According to the myth, the handsome young Narcissus was celebrated for his beauty. Although he attracted numerous admirers, he arrogantly spurned all of them. One of these spurned admirers prayed to a goddess for revenge, and the goddess too found Narcissus' self-love and arrogance overly extreme. She caused young Narcissus to become deeply infatuated with his own reflection in a pool. Eventually, he wasted away and transformed into the flower that bears his name.

Narcissus' problem was not the degree of self-regard he had, but the object of his self-regard: his image, reflected (and refracted) in the lake. Too many of us are committing the same costly mistake. We're curating social media images of ourselves. These blemish-free, idealized avatars are every bit as refracted as Narcissus' lake-dwelling alter ego. We sail further and further away from our true selves each time we polish or profiles, stretch our online resumes, or slap flattering Instagram filters on our pictures.

We've traded up from conspicuous consumption to conspicuous expression. Rather than buying more cashmere sweaters or luxury cars than our neighbors, people are actually buying social media followers!

Our social media misuse represents a dangerous irony. Social media platforms and their underlying technologies are erasing boundaries between our personal and business selves, between what is internal and external to a company, and even between competitors and partners.
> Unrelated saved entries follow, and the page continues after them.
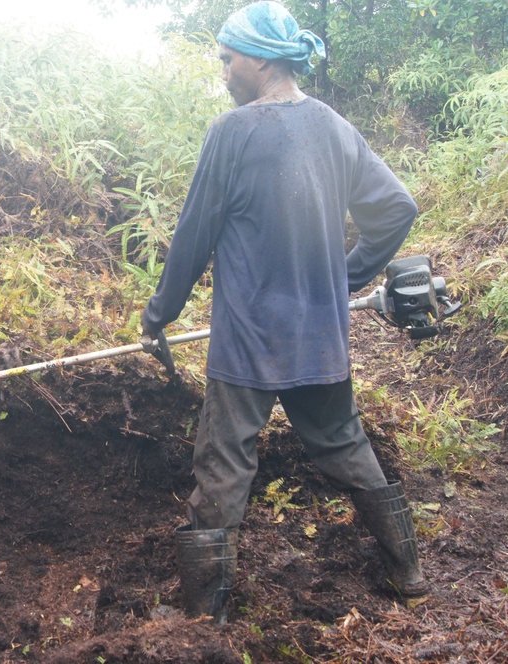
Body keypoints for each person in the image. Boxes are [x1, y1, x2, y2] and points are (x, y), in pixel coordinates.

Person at [139, 1, 427, 623]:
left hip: (247, 340)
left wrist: (159, 312)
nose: (223, 72)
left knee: (223, 462)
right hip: (319, 335)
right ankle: (408, 572)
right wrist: (343, 277)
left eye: (227, 58)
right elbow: (396, 208)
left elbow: (194, 235)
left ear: (261, 59)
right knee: (343, 441)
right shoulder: (332, 126)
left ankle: (203, 618)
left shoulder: (233, 131)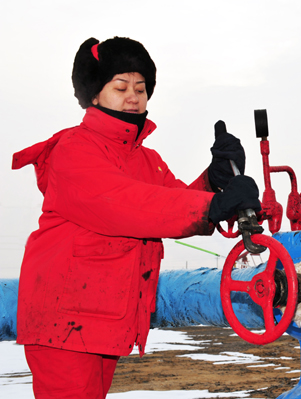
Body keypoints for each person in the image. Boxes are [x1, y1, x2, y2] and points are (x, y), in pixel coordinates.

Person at [11, 36, 261, 398]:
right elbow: (125, 204)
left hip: (98, 316)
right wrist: (210, 207)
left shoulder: (145, 159)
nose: (134, 96)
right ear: (95, 94)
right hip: (63, 318)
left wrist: (214, 181)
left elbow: (170, 202)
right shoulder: (74, 150)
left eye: (141, 88)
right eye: (121, 86)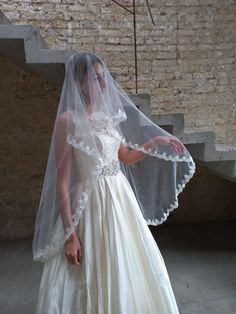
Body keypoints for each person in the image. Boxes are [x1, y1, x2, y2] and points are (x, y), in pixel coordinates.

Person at [33, 52, 195, 313]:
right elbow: (62, 182)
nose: (104, 85)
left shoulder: (107, 117)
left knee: (125, 262)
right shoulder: (68, 122)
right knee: (88, 270)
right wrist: (69, 235)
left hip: (119, 199)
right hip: (89, 203)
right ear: (79, 83)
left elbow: (126, 157)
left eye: (104, 78)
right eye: (96, 79)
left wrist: (155, 143)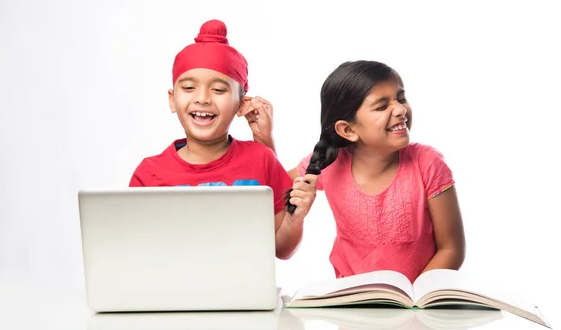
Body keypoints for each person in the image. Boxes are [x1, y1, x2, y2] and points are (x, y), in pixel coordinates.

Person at [258, 60, 466, 282]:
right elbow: (272, 184)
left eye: (401, 98)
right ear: (348, 129)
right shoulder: (329, 164)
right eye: (382, 106)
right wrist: (265, 138)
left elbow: (451, 249)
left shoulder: (427, 163)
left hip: (415, 306)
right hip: (352, 304)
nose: (400, 109)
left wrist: (415, 298)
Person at [129, 19, 317, 260]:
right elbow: (136, 252)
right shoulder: (149, 172)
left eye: (218, 90)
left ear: (241, 104)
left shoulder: (261, 158)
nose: (203, 99)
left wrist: (295, 217)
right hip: (171, 294)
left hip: (247, 295)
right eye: (188, 88)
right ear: (171, 99)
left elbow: (281, 250)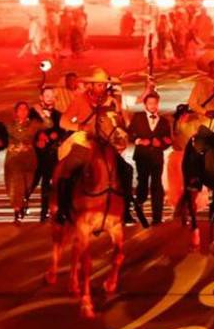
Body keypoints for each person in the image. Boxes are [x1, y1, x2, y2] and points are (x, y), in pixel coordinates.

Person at [58, 68, 136, 225]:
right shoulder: (80, 100)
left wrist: (120, 117)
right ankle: (63, 209)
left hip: (105, 141)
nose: (102, 87)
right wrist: (80, 127)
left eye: (104, 85)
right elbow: (63, 122)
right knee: (68, 170)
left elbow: (120, 123)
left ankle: (125, 210)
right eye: (98, 84)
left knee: (126, 170)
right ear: (91, 85)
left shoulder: (111, 101)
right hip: (84, 140)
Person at [127, 91, 173, 224]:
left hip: (157, 157)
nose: (153, 106)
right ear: (145, 104)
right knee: (142, 183)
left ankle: (157, 217)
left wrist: (162, 144)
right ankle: (139, 205)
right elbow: (130, 134)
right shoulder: (138, 117)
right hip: (142, 156)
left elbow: (168, 140)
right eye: (150, 103)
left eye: (155, 103)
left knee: (156, 185)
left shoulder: (164, 121)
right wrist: (139, 141)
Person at [32, 85, 67, 222]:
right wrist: (39, 136)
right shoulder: (33, 112)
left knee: (51, 183)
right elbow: (27, 129)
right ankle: (23, 202)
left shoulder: (58, 114)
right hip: (36, 154)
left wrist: (56, 135)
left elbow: (62, 131)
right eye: (47, 96)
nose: (50, 99)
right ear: (41, 97)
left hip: (52, 154)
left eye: (52, 96)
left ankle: (46, 210)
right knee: (33, 182)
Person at [3, 101, 41, 222]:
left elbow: (48, 124)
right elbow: (8, 137)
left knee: (28, 186)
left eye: (25, 109)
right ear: (16, 112)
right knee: (16, 184)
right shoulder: (9, 126)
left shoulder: (33, 124)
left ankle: (24, 201)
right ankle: (17, 210)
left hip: (29, 158)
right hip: (13, 159)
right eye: (20, 109)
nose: (23, 111)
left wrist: (40, 112)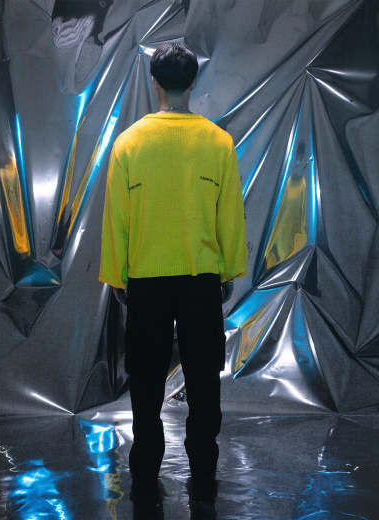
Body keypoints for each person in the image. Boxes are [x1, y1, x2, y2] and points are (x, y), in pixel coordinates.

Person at [99, 42, 247, 514]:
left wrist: (117, 275)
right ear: (194, 82)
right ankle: (202, 482)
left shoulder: (129, 144)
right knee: (204, 381)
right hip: (201, 278)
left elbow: (116, 218)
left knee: (146, 382)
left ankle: (145, 481)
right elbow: (230, 215)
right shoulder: (218, 142)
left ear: (154, 82)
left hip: (146, 279)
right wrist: (227, 269)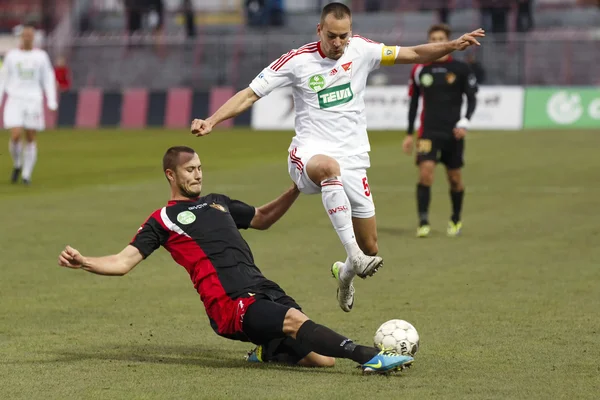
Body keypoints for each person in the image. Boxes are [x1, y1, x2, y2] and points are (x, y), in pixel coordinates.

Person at [190, 2, 484, 313]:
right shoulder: (296, 60)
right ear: (319, 30)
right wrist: (212, 120)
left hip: (354, 158)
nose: (338, 43)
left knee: (371, 246)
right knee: (330, 173)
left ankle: (345, 275)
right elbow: (250, 93)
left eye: (344, 36)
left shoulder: (363, 50)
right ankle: (353, 255)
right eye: (332, 36)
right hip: (309, 152)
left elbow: (412, 54)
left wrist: (451, 45)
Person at [57, 146, 414, 374]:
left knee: (321, 360)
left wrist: (296, 188)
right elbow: (123, 262)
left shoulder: (218, 201)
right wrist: (85, 261)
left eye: (199, 168)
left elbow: (261, 218)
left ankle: (268, 350)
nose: (197, 174)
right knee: (293, 320)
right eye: (189, 170)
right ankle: (370, 356)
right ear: (171, 175)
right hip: (229, 304)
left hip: (262, 288)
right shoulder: (162, 220)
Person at [402, 24, 478, 238]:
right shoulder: (419, 69)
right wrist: (409, 133)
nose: (436, 42)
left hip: (453, 133)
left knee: (454, 179)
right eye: (432, 39)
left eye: (440, 38)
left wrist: (465, 122)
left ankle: (455, 219)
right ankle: (423, 221)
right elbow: (413, 104)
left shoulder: (461, 69)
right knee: (425, 175)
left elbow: (471, 99)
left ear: (447, 41)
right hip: (428, 132)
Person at [0, 23, 57, 185]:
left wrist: (51, 100)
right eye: (24, 35)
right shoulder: (11, 56)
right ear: (20, 37)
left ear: (34, 38)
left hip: (33, 99)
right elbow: (2, 78)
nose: (27, 38)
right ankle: (17, 163)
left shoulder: (41, 57)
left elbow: (48, 78)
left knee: (30, 136)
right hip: (15, 98)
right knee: (16, 135)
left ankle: (26, 174)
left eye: (30, 36)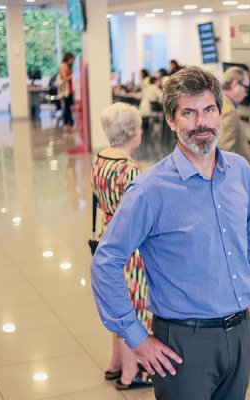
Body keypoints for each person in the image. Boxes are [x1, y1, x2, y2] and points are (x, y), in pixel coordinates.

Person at [91, 66, 250, 400]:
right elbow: (106, 262)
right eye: (189, 112)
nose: (202, 123)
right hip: (184, 343)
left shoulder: (240, 172)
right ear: (171, 120)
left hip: (241, 331)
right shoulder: (148, 190)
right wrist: (137, 337)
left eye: (209, 110)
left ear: (220, 112)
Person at [91, 102, 152, 391]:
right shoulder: (128, 169)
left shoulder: (101, 159)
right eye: (139, 128)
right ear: (132, 133)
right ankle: (131, 372)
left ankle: (115, 362)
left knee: (116, 303)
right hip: (129, 247)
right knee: (133, 308)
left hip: (107, 236)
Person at [217, 67, 250, 168]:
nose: (246, 94)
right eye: (246, 88)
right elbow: (225, 151)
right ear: (234, 84)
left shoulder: (218, 102)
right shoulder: (229, 111)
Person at [57, 52, 75, 131]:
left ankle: (69, 124)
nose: (72, 61)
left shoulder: (67, 66)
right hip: (66, 91)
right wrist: (72, 76)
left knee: (68, 108)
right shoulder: (63, 66)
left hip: (69, 90)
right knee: (67, 108)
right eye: (71, 59)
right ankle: (67, 124)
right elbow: (64, 78)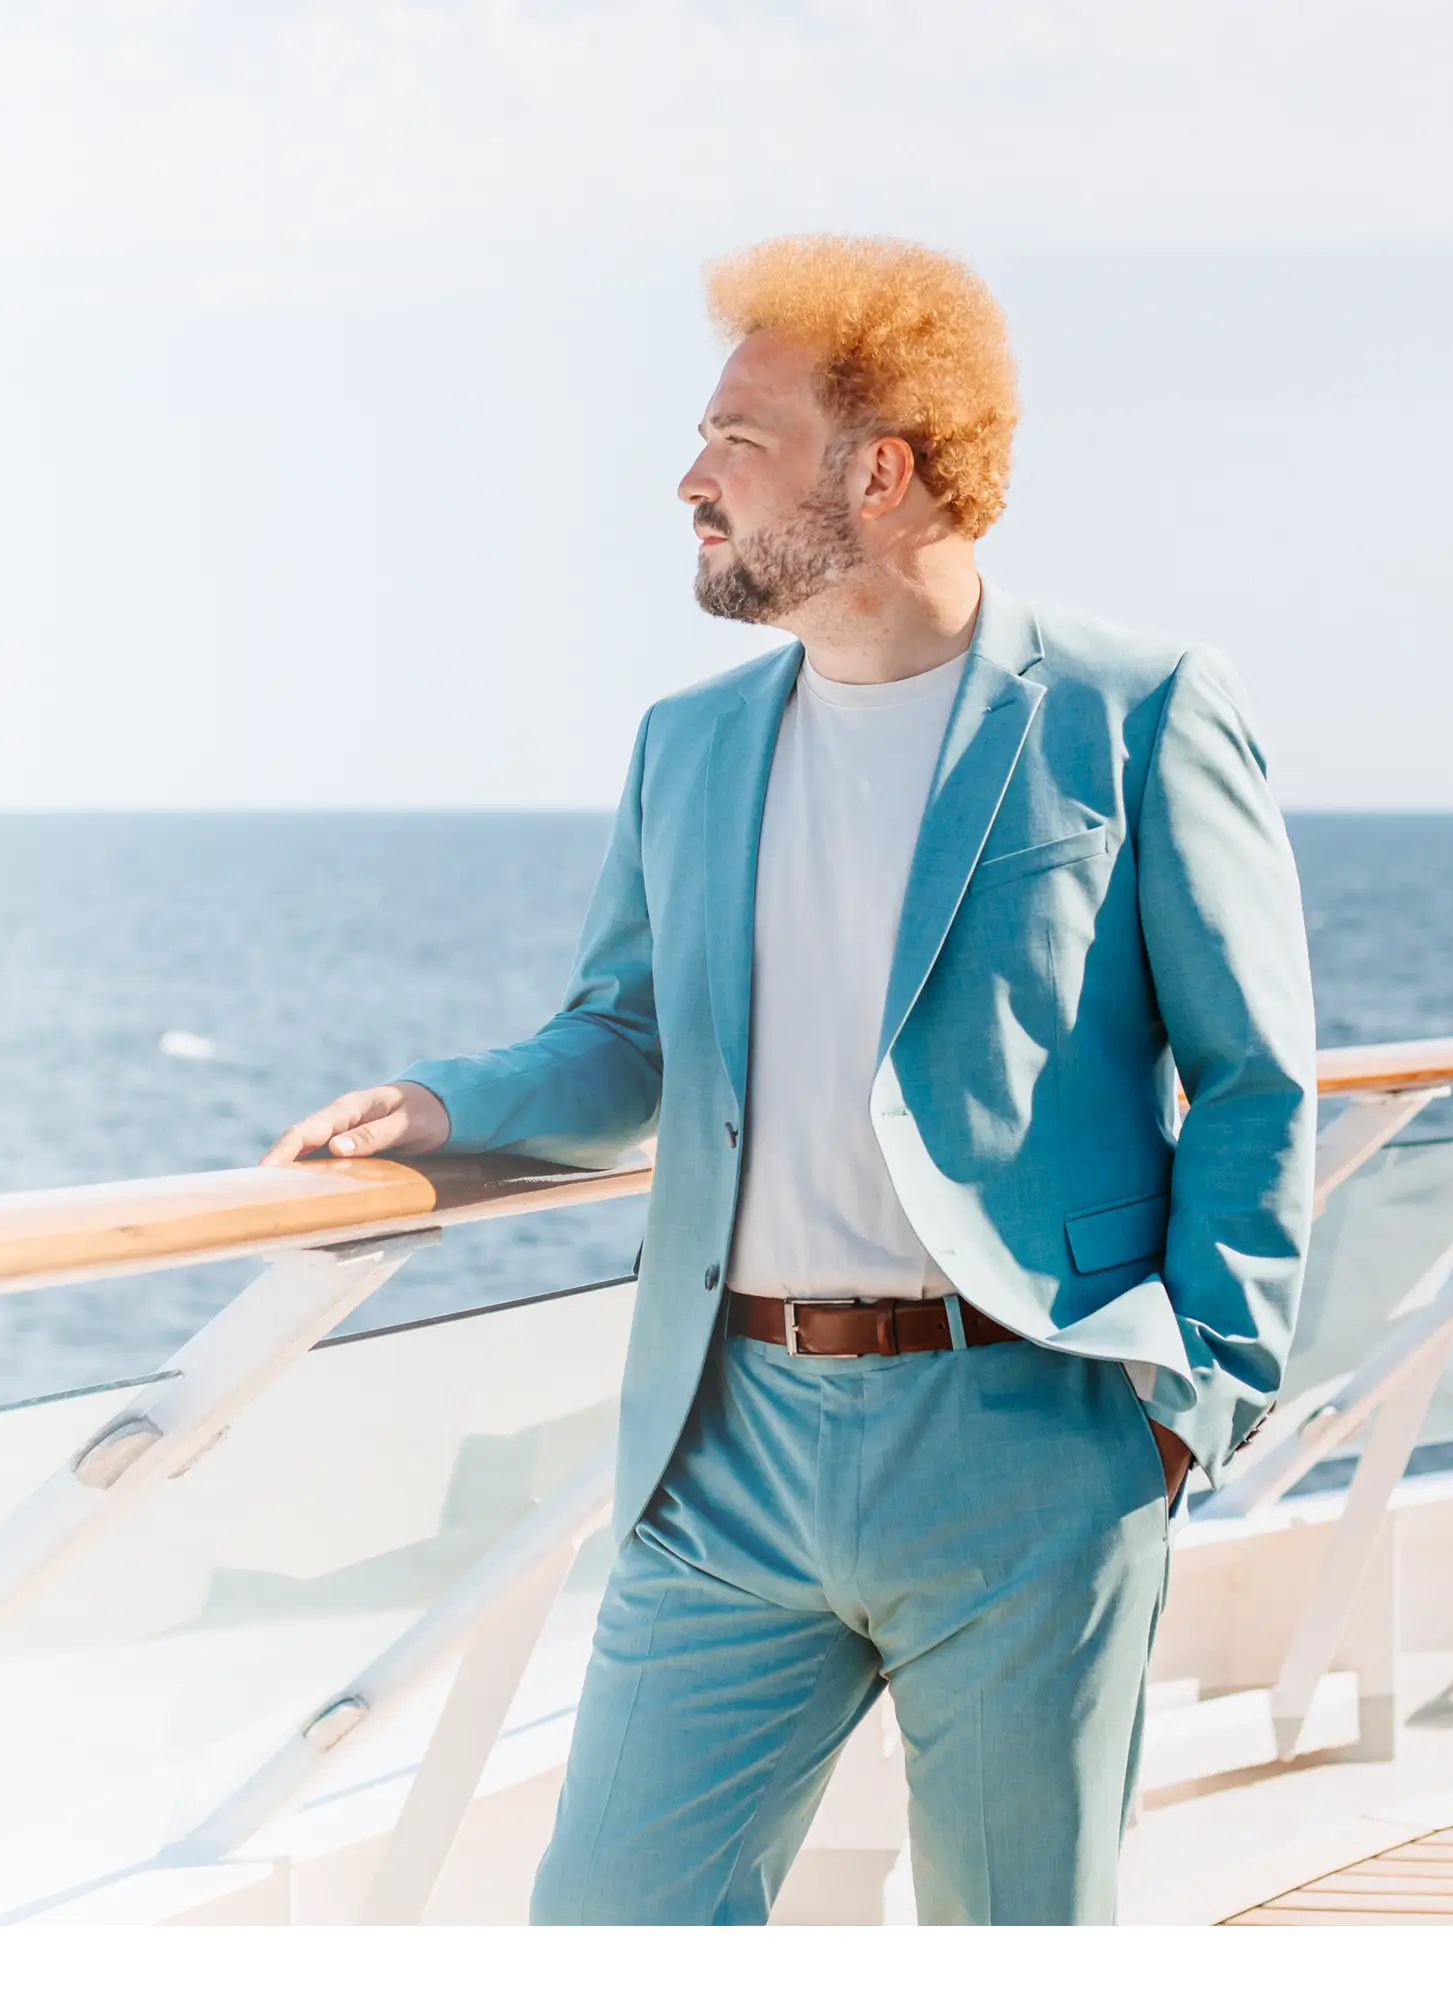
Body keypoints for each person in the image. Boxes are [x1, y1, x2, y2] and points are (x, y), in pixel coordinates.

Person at [267, 235, 1318, 1926]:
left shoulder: (1138, 710)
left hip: (1030, 1434)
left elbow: (1252, 1077)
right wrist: (449, 1108)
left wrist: (1195, 1397)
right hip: (725, 1448)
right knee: (608, 1929)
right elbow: (626, 1038)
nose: (690, 481)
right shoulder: (687, 745)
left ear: (878, 473)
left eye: (734, 443)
Yet by creating social media images that are distinct from our true selves, we are trying to force a duality - our authentic selves and our social media images - onto a platform that is eliminating the need, if not the possibility, for this division. Whether in person or online, what matters now is not the quantity of our connections, but their quality. And you can't forge deep, meaningful, mutually beneficial connections through an inauthentic avatar. Here's why:

  1. It's exhausting: It takes a tremendous amount of work to be two people, or two companies. In fact, it's impossible to do this without one of our "selves" suffering from lack of attention. The more time we spend artificially strengthening our virtual images the weaker our true character becomes.
  2. It's transparent: Everyone can see when we're putting forth a false image. We like to think of our social media profile as a mirror, an image that shows how rosy our lives are. In reality, it's a two-way mirror: everyone in the world can see and know when our true selves and our virtual images are inconsistent. And that inconsistency remains part of our permanent digital records.
  3. Its scoring system doesn't add up: Social media users carefully track the number of their connections, "likes" and followers as a way to measure their success - just as conspicuous consumers keep score of their purchases. But the scoring system has changed; our success and happiness hinge on quality and depth, not quantity. The quality of our relationships hinges on the meaning and depth we derive from authentically connecting with others.

To be sure, we need the healthy form of narcissism more than ever. We need to thoughtfully participate in the interconnected world--and social media platforms and tools, used correctly, are an incredibly effective way to do so. But these tools only work if we use them as intended. This requires some narcissism, the self-regard necessary to express our authentic selves -- but not the obsession with image that caused Narcissus' untimely end.